The officer then said, "Get over there now or you're going, too." Five people were later convicted of disorderly conduct, fined $250 each and forced to pay restitution to the town.
"They went on such a rampage posting it on YouTube," Patten said. "We actually used the video they posted to help us. " An issue of safety Police did express some concern that the recording could become an issue of safety for the officers or the person doing the taping.
Haverhill's Deputy police Chief Donald Thompson said it could become a safety issue if a person is resisting arrest and another person runs up with a video camera and starts taping.
"They could be interfering with the arrest," he said.

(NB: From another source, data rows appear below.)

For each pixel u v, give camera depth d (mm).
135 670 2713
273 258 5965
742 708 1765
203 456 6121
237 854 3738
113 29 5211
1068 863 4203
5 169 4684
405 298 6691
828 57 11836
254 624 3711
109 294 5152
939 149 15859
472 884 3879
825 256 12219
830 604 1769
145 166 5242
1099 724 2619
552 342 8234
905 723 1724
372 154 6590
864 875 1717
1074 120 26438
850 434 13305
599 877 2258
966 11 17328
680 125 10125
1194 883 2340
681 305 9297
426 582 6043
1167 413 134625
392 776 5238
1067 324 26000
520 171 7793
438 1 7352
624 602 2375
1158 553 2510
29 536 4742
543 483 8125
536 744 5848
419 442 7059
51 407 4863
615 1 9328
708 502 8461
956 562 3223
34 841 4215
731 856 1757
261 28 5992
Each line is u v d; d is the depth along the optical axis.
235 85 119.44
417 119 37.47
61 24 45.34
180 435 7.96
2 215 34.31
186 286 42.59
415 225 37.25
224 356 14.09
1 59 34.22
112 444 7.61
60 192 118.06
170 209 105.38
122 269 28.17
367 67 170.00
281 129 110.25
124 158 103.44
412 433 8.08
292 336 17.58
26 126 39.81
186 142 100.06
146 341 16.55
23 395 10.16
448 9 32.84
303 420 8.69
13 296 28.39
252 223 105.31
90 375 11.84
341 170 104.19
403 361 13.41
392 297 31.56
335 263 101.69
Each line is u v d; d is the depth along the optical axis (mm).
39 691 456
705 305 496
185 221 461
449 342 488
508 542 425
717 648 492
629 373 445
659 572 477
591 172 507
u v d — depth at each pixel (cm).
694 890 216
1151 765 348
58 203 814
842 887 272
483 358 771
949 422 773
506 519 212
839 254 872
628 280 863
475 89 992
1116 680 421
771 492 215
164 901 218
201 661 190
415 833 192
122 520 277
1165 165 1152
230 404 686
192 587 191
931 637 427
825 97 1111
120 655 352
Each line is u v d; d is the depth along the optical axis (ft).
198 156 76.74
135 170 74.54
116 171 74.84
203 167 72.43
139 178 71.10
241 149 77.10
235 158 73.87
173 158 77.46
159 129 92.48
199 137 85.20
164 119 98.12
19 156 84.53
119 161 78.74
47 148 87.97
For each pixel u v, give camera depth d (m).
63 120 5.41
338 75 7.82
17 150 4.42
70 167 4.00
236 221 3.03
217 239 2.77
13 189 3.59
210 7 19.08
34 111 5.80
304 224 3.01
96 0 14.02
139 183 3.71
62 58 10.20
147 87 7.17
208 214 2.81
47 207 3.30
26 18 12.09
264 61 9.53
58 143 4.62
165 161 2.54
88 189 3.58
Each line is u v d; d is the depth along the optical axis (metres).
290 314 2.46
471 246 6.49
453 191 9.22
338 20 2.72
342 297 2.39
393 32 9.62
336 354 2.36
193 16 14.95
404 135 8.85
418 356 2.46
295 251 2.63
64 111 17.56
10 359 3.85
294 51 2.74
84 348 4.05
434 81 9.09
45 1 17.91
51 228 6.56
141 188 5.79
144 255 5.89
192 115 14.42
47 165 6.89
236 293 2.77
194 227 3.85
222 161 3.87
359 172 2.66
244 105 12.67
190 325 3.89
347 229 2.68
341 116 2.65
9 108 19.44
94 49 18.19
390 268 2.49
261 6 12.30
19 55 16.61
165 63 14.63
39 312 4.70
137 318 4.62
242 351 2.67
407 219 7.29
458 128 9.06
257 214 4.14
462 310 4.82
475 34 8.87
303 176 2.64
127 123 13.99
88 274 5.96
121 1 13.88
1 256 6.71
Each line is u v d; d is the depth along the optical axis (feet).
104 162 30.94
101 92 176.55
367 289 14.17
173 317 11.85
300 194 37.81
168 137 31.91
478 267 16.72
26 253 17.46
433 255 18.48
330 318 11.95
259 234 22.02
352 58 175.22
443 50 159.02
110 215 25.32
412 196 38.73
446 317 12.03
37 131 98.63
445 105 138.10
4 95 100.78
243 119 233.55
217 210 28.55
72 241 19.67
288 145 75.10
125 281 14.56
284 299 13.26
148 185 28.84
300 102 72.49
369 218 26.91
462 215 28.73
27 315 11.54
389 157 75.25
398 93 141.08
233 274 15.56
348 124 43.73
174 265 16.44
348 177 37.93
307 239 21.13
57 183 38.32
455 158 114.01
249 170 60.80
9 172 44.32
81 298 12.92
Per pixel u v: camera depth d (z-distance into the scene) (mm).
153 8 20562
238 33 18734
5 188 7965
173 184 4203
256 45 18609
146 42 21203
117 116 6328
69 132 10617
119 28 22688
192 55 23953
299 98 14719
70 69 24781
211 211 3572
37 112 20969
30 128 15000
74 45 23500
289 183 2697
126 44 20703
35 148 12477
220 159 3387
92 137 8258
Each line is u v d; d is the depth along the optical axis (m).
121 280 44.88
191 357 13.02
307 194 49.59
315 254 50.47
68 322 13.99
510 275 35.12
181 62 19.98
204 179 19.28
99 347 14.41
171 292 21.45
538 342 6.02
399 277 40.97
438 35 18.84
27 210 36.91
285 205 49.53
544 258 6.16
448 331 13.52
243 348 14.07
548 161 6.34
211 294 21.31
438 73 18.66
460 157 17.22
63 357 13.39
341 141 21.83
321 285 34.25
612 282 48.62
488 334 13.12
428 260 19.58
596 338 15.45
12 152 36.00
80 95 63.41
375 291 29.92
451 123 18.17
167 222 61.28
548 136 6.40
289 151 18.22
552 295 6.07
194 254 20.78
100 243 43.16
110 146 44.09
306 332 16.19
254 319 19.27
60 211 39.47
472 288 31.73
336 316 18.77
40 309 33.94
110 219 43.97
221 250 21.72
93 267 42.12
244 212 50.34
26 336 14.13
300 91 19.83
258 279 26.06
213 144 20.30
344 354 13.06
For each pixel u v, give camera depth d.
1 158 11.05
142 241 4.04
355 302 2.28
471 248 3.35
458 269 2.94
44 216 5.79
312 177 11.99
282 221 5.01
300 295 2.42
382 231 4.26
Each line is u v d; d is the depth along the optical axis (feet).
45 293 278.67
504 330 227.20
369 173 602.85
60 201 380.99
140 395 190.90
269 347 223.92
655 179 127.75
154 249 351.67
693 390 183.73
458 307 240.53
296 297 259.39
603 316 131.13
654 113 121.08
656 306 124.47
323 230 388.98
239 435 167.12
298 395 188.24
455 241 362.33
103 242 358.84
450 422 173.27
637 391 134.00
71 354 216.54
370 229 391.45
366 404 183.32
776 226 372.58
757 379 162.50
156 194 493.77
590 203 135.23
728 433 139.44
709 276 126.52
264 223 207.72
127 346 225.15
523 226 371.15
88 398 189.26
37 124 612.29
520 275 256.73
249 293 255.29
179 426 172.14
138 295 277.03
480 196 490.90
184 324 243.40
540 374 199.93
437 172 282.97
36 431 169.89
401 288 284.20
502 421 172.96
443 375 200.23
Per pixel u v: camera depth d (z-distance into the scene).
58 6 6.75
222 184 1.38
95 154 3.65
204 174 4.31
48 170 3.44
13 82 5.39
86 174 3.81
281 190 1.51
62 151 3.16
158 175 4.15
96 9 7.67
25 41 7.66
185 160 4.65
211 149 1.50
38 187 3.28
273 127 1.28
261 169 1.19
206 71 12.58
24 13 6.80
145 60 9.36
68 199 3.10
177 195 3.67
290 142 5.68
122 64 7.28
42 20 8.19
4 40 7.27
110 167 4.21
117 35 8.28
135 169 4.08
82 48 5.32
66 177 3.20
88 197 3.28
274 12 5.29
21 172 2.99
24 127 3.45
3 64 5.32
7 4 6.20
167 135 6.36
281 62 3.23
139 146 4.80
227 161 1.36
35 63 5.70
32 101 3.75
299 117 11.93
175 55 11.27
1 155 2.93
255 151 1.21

Recording police responding to a call could also distract an officer and place the officer or someone else in jeopardy, said Kathleen Jones, Plaistow's deputy police chief.
"It's a safety issue and a little bit unnerving," she said. "It just puts a little more burden on the officer." New Hampshire State Police Sgt. Lawrence Bolduc said troopers are instructed on how to deal with situations where they may be recorded.
"There is a point where folks can cross the line and put us in a safety risk," he said. "If we feel there is something risking our safety, we address it and we try to address it respectfully." But Lawrence police Chief John Romero said the courts have made it very clear that police officers in the performance of their duty can be videotaped.
"That shouldn't be a concern," he said. "It's going to happen." Andover police Lt. James Hashem said police there don't see recording as an issue.
"Our officers are told they are professional, to act professional at all times, and to assume they are being recorded," he said.
Danville police Chief Wade Parsons said the recording of police officers is just a sign of the times.